They are called "canopy tunnel crossings" because they include a mesh tunnel through which only the Mount Graham red squirrels – and not other larger squirrel species – can fit. The tunnel will protect the squirrels from predators like birds of prey.
The money for the project comes from the Federal Highway Administration and must be used for Federal Transportation Enhancement programs. One part of the enhancement initiative is Category 11, whose goal is to "reduce vehicle-caused wildlife mortality while maintaining habitat connectivity."
Arizona receives resources each year for enhancement projects like this one as part of their Federal Highway grant money, but it is up to the Arizona Department of Transportation to decide how to use the money.
Community response has been overwhelmingly negative, according to David Kincaid, city manager of Safford, the town nearest to the squirrel's habitat.
"The community at large is pretty cynical towards the project," he said. "I think people are thinking, this is just another piece of the government spending that is out of control when it could be spending that money to create real jobs for real people."
Sen. John McCain, R-Ariz., who has repeatedly criticized what he deems wasteful government spending, was asked about the squirrel bridge meeting in the town of Clifton.
"He expressed opposition to the Mount Graham red squirrel preservation effort, saying it puts unreasonable limits on forest resources that could be used to help the community's economy," McCain spokeswoman Brooke Buchanan told ABCNews.com.

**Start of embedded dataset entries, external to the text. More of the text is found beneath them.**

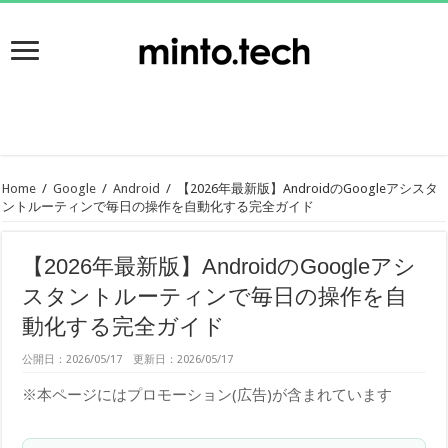
Home
/
Google
/
Android
/
【2026年最新版】AndroidのGoogleアシスタ
ントルーティンで毎日の操作を自動化する完全ガイド
【2026年最新版】AndroidのGoogleアシ
スタントルーティンで毎日の操作を自
動化する完全ガイド
公開日：2026/05/17 更新日：2026/05/17
※本ページにはプロモーション(広告)が含まれています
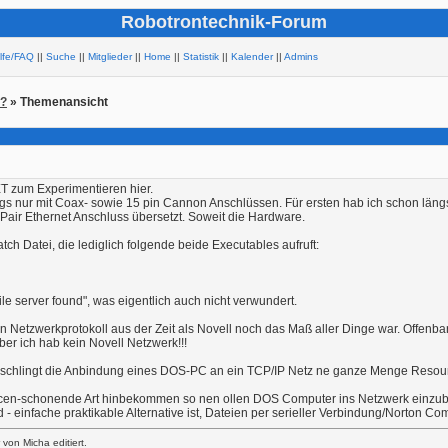
Robotrontechnik-Forum
ilfe/FAQ
||
Suche
||
Mitglieder
||
Home
||
Statistik
||
Kalender
||
Admins
n?
» Themenansicht
XT zum Experimentieren hier.
ings nur mit Coax- sowie 15 pin Cannon Anschlüssen. Für ersten hab ich schon län
Pair Ethernet Anschluss übersetzt. Soweit die Hardware.
tch Datei, die lediglich folgende beide Executables aufruft:
e server found", was eigentlich auch nicht verwundert.
in Netzwerkprotokoll aus der Zeit als Novell noch das Maß aller Dinge war. Offenba
r ich hab kein Novell Netzwerk!!!
rschlingt die Anbindung eines DOS-PC an ein TCP/IP Netz ne ganze Menge Resou
urcen-schonende Art hinbekommen so nen ollen DOS Computer ins Netzwerk einzu
 - einfache praktikable Alternative ist, Dateien per serieller Verbindung/Norton 
von Micha editiert.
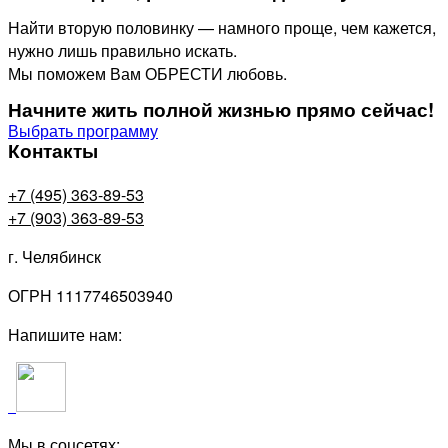
Найти вторую половинку — намного проще, чем кажется,
нужно лишь правильно искать.
Мы поможем Вам ОБРЕСТИ любовь.
Начните жить полной жизнью прямо сейчас!
Выбрать программу
Контакты
+7 (495) 363-89-53
+7 (903) 363-89-53
г. Челябинск
ОГРН 1117746503940
Напишите нам:
Мы в соцсетях:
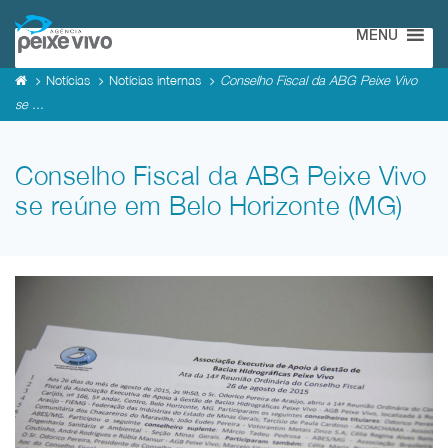
MENU
Notícias
Notícias internas
Conselho Fiscal da ABG Peixe Vivo
se ...
Conselho Fiscal da ABG Peixe Vivo
se reúne em Belo Horizonte (MG)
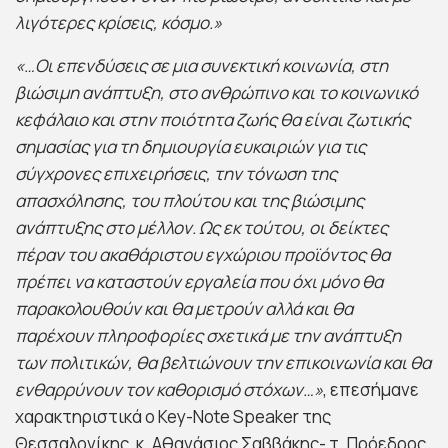
λιγότερες κρίσεις, κόσμο.»
«…Οι επενδύσεις σε μια συνεκτική κοινωνία, στη
βιώσιμη ανάπτυξη, στο ανθρώπινο και το κοινωνικό
κεφάλαιο και στην ποιότητα ζωής θα είναι ζωτικής
σημασίας για τη δημιουργία ευκαιριών για τις
σύγχρονες επιχειρήσεις, την τόνωση της
απασχόλησης, του πλούτου και της βιώσιμης
ανάπτυξης στο μέλλον. Ως εκ τούτου, οι δείκτες
πέραν του ακαθάριστου εγχώριου προϊόντος θα
πρέπει να καταστούν εργαλεία που όχι μόνο θα
παρακολουθούν και θα μετρούν αλλά και θα
παρέχουν πληροφορίες σχετικά με την ανάπτυξη
των πολιτικών, θα βελτιώνουν την επικοινωνία και θα
ενθαρρύνουν τον καθορισμό στόχων…»
, επεσήμανε
χαρακτηριστικά ο Key-Note Speaker της
Θεσσαλονίκης, κ. Αθανάσιος Σαββάκης- τ. Πρόεδρος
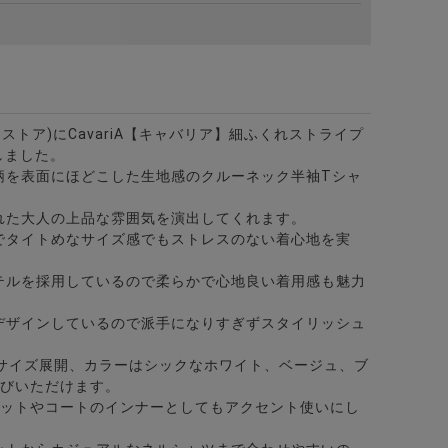
カラー7分袖カプリシャツ/全8色
ビターストア)にCavariA【キャバリア】細ふくれストライプ
しました。
柄を表面にほどこした生地感のクルーネック半袖Tシャ
れた大人の上品な雰囲気を演出してくれます。
チ布帛半袖Tシャツ/全4色
でタイトめなサイズ感でもストレスのない着心地を実
テルを採用しているので柔らかで心地良い着用感も魅力
デザインしているので派手になりすぎずスタイリッシュ
3サイズ展開、カラーはシックなホワイト、ベージュ、ブ
選びいただけます。
ケットやコートのインナーとしてもアクセント使いにし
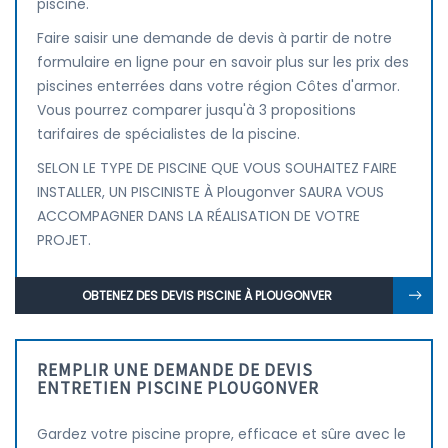
piscine.
Faire saisir une demande de devis à partir de notre
formulaire en ligne pour en savoir plus sur les prix des
piscines enterrées dans votre région Côtes d'armor.
Vous pourrez comparer jusqu'à 3 propositions
tarifaires de spécialistes de la piscine.
SELON LE TYPE DE PISCINE QUE VOUS SOUHAITEZ FAIRE
INSTALLER, UN PISCINISTE À Plougonver SAURA VOUS
ACCOMPAGNER DANS LA RÉALISATION DE VOTRE
PROJET.
OBTENEZ DES DEVIS PISCINE À PLOUGONVER
REMPLIR UNE DEMANDE DE DEVIS
ENTRETIEN PISCINE PLOUGONVER
Gardez votre piscine propre, efficace et sûre avec le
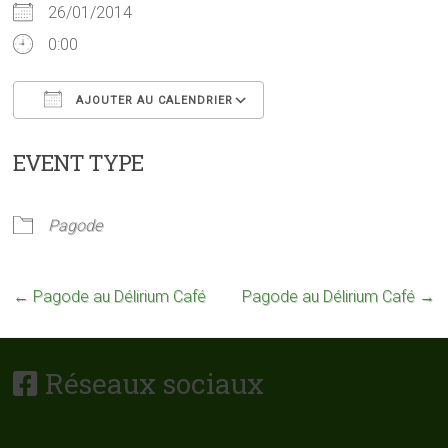
26/01/2014
0:00
AJOUTER AU CALENDRIER
Télécharger ICS
Calendrier Google
EVENT TYPE
Pagode
←
Pagode au Délirium Café
Pagode au Délirium Café
→
Réseaux sociaux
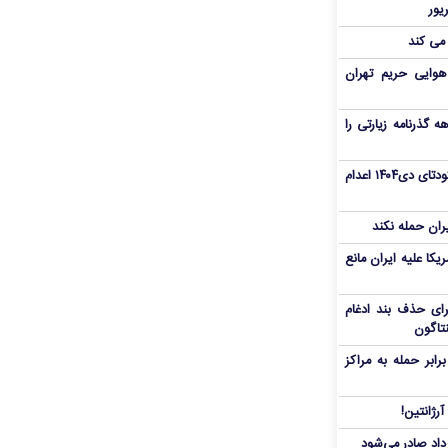
 می کند
هوایی حریم تهران
هم سفر اربعین/ اعتبار ۶ماهه گذرنامه زیارتی را
«مهدی خانکی» از تروریست‌های کودتای دی۱۴۰۴ اعدام
یران حمله نکند
یکا علیه ایران مانع
برای حذف بند ادغام
نتاگون
بر حمله به مراکز
رژانتین!
رداد صادر می‌شود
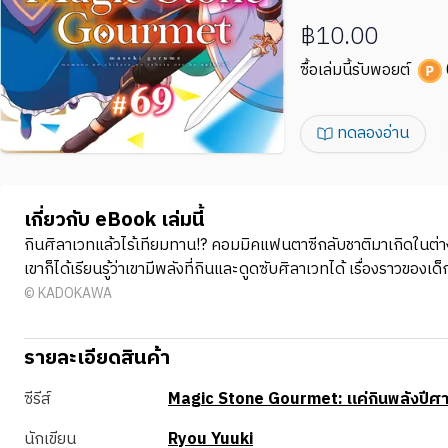
฿10.00
ซื้อเล่มนี้รับพอยต์
ทดลองอ่าน
เกี่ยวกับ eBook เล่มนี้
กินศิลาเวทแล้วไร้เทียมทาน!? คอมมิคแฟนตาซีกลับชาติมาเกิดในต่า
เขาก็ได้เรียนรู้ว่าเขามีพลังที่กินและดูดซับศิลาเวทได้ เรื่องราวของเ
© KADOKAWA
รายละเอียดสินค้า
ซีรีส์
Magic Stone Gourmet: แค่กินพลังปีศาจ
นักเขียน
Ryou Yuuki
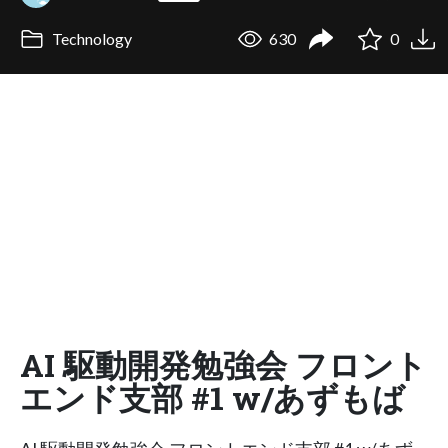
Technology
630
0
AI 駆動開発勉強会 フロント
エンド支部 #1 w/あずもば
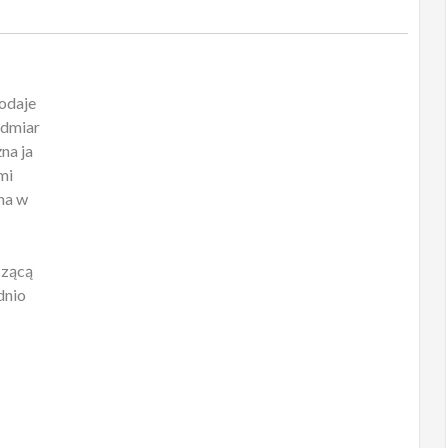
odaje
admiar
na ja
mi
kna w
czącą
dnio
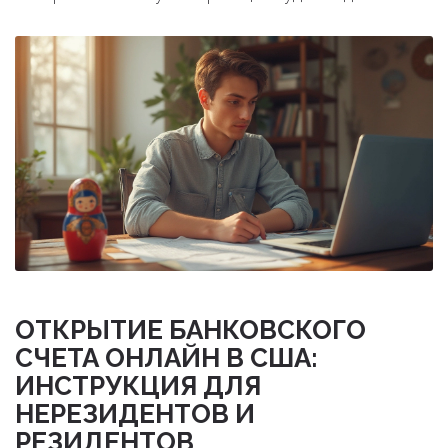
ОТКРЫТИЕ БАНКОВСКОГО
СЧЕТА ОНЛАЙН В США:
ИНСТРУКЦИЯ ДЛЯ
НЕРЕЗИДЕНТОВ И
РЕЗИДЕНТОВ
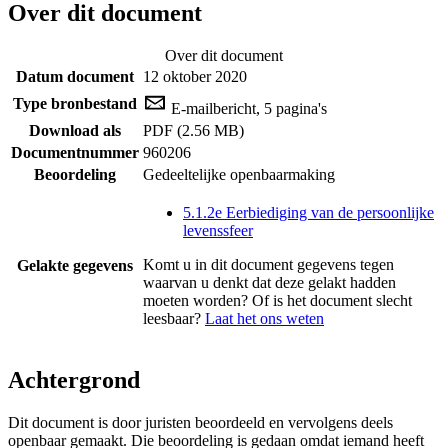
Over dit document
Over dit document
Datum document
12 oktober 2020
Type bronbestand
E-mailbericht, 5 pagina's
Download als
PDF (2.56 MB)
Documentnummer
960206
Beoordeling
Gedeeltelijke openbaarmaking
5.1.2e Eerbiediging van de persoonlijke
levenssfeer
Komt u in dit document gegevens tegen
Gelakte gegevens
waarvan u denkt dat deze gelakt hadden
moeten worden? Of is het document slecht
leesbaar?
Laat het ons weten
Achtergrond
Dit document is door juristen beoordeeld en vervolgens deels
openbaar gemaakt. Die beoordeling is gedaan omdat iemand heeft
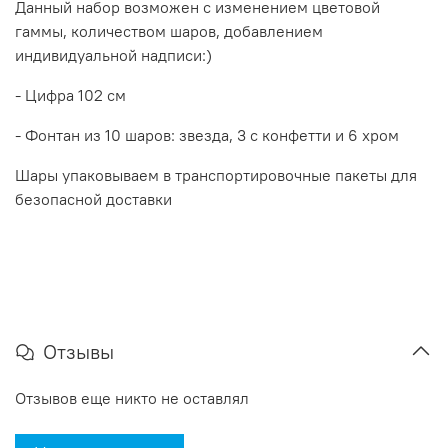
Данный набор возможен с изменением цветовой
гаммы, количеством шаров, добавлением
индивидуальной надписи:)
- Цифра 102 см
- Фонтан из 10 шаров: звезда, 3 с конфетти и 6 хром
Шары упаковываем в транспортировочные пакеты для
безопасной доставки
Отзывы
Отзывов еще никто не оставлял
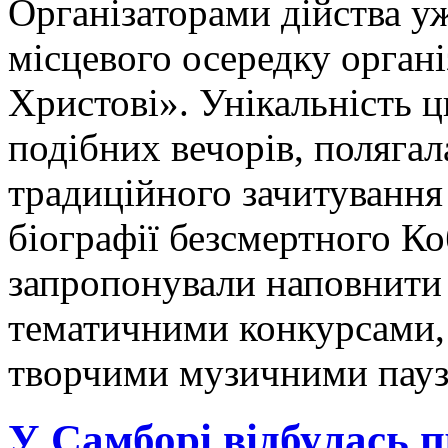
Організаторами дійства уж
місцевого осередку органі
Христові». Унікальність ц
подібних вечорів, полягал
традиційного зачитування 
біографії безсмертного Ко
запропонували наповнити
тематичними конкурсами,
творчими музичними пау
У Самборі відбулась 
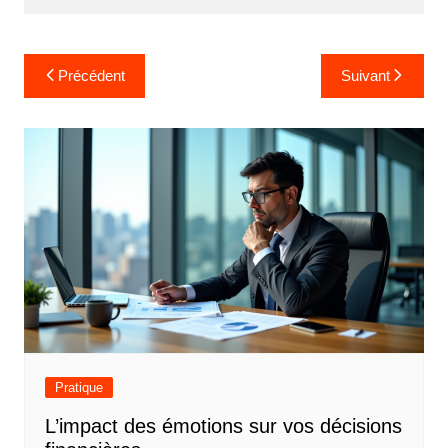
Navigation
Précédent
Suivant
de
l’article
Pratique
L’impact des émotions sur vos décisions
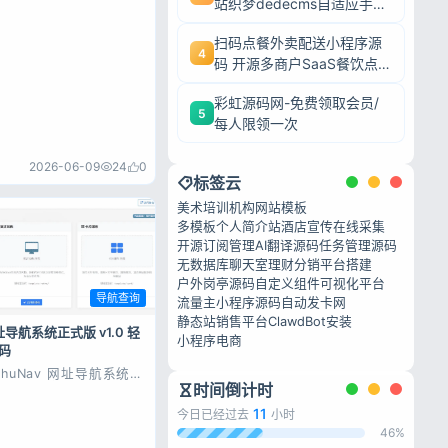
站织梦dedecms自适应手机
端源码
扫码点餐外卖配送小程序源
4
码 开源多商户SaaS餐饮点
餐系统
彩虹源码网-免费领取会员/
5
每人限领一次
2026-06-09
24
0
标签云
美术培训机构网站模板
多模板个人简介站
酒店宣传
在线采集
开源订阅管理
AI翻译源码
任务管理源码
无数据库聊天室
理财分销平台搭建
户外岗亭源码
自定义组件可视化平台
导航查询
流量主小程序源码
自动发卡网
静态站销售平台
ClawdBot安装
网址导航系统正式版 v1.0 轻
小程序电商
码
shuNav 网址导航系统
时间倒计时
发这套导航系统，是因为
P 建站时代，深知传统
11
今日已经过去
小时
系统灵活、可自定义网页特
入 JS 代码的优势，因
46%
HP 版本时，特意保留了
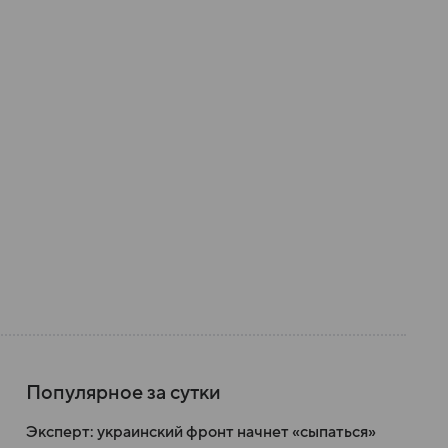
Популярное за сутки
Эксперт: украинский фронт начнет «сыпаться»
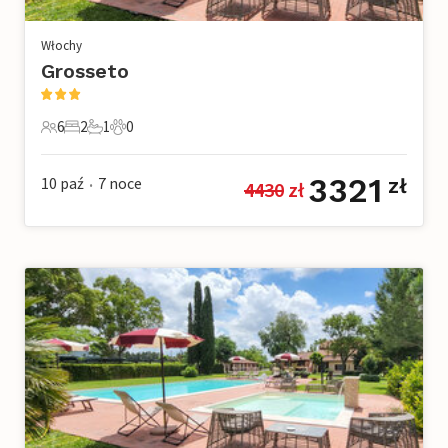
Włochy
Grosseto
6
2
1
0
6 Goście
2 Sypialnie
1 Łazienka
0 Zwierzęta domowe
3321
10 paź
7
noce
zł
4430
 zł
•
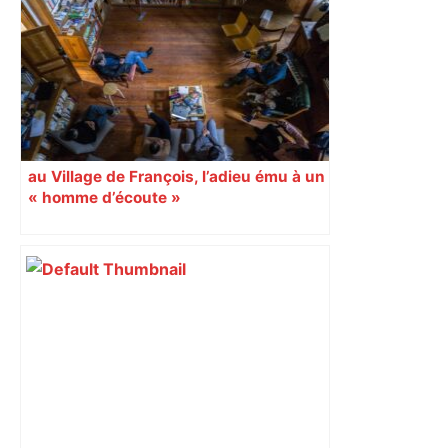
Toulouse et quitte la dernière place –
lanouvellerepublique.fr
au Village de François, l’adieu ému à un
« homme d’écoute »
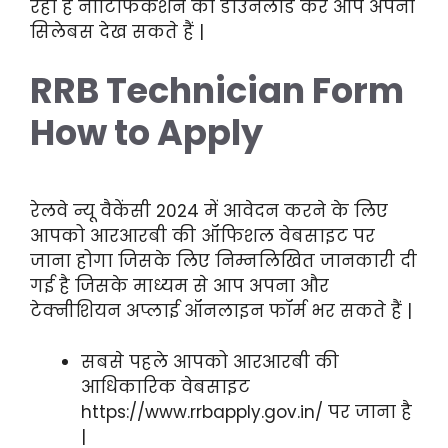
रहा है नोटिफिकेशन को डाउनलोड कर आप अपना
सिलेबस देख सकते हैं |
RRB
Technician
Form
How to Apply
रेलवे न्यू वैकेंसी 2024 में आवेदन करने के लिए
आपको आरआरबी की ऑफिशल वेबसाइट पर
जाना होगा जिसके लिए निम्नलिखित जानकारी दी
गई है जिसके माध्यम से आप अपना और
टेक्नीशियन अप्लाई ऑनलाइन फॉर्म भर सकते हैं |
सबसे पहले आपको आरआरबी की
आधिकारिक वेबसाइट
https://www.rrbapply.gov.in/ पर जाना है
|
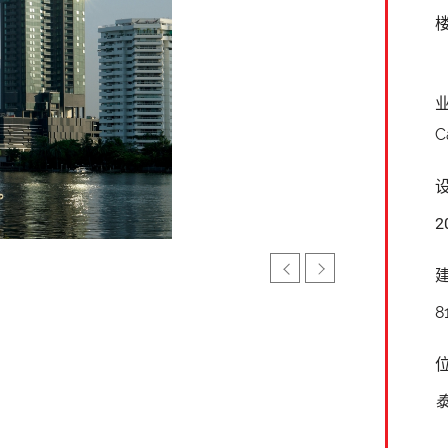
C
2
8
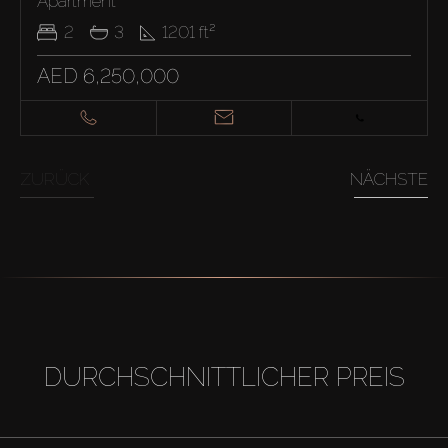
Apartment
2
3
1201
ft²
AED 6,250,000
ZURÜCK
NÄCHSTE
DURCHSCHNITTLICHER PREIS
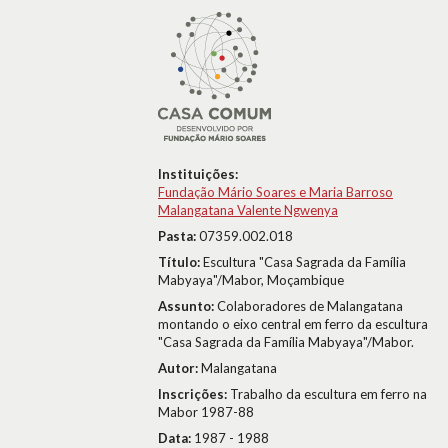
Instituições:
Fundação Mário Soares e Maria Barroso
Malangatana Valente Ngwenya
Pasta:
07359.002.018
Título:
Escultura "Casa Sagrada da Família
Mabyaya"/Mabor, Moçambique
Assunto:
Colaboradores de Malangatana
montando o eixo central em ferro da escultura
"Casa Sagrada da Família Mabyaya"/Mabor.
Autor:
Malangatana
Inscrições:
Trabalho da escultura em ferro na
Mabor 1987-88
Data:
1987 - 1988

Graham County Supervisor Mark Herrington thinks that the money could be better spent elsewhere.
"I don't think it's the smartest allocation of resources," he said. "With all the problems were facing today, with the economy the way it is…that's a huge expense and how do you guarantee that the squirrels are going to cross the bridge?"
Herrington said he was not consulted about the project. Instead, the Department of Transportation sent him a letter announcing the start of the project a few weeks ago.
"We could have used this money to improve roads for our citizens," Herrington said. "There are 600 miles of bad roads in Graham County that need to be improved for the people that live here."
The people of Graham County will have to wait for better roads. For now, it's the squirrels' turn.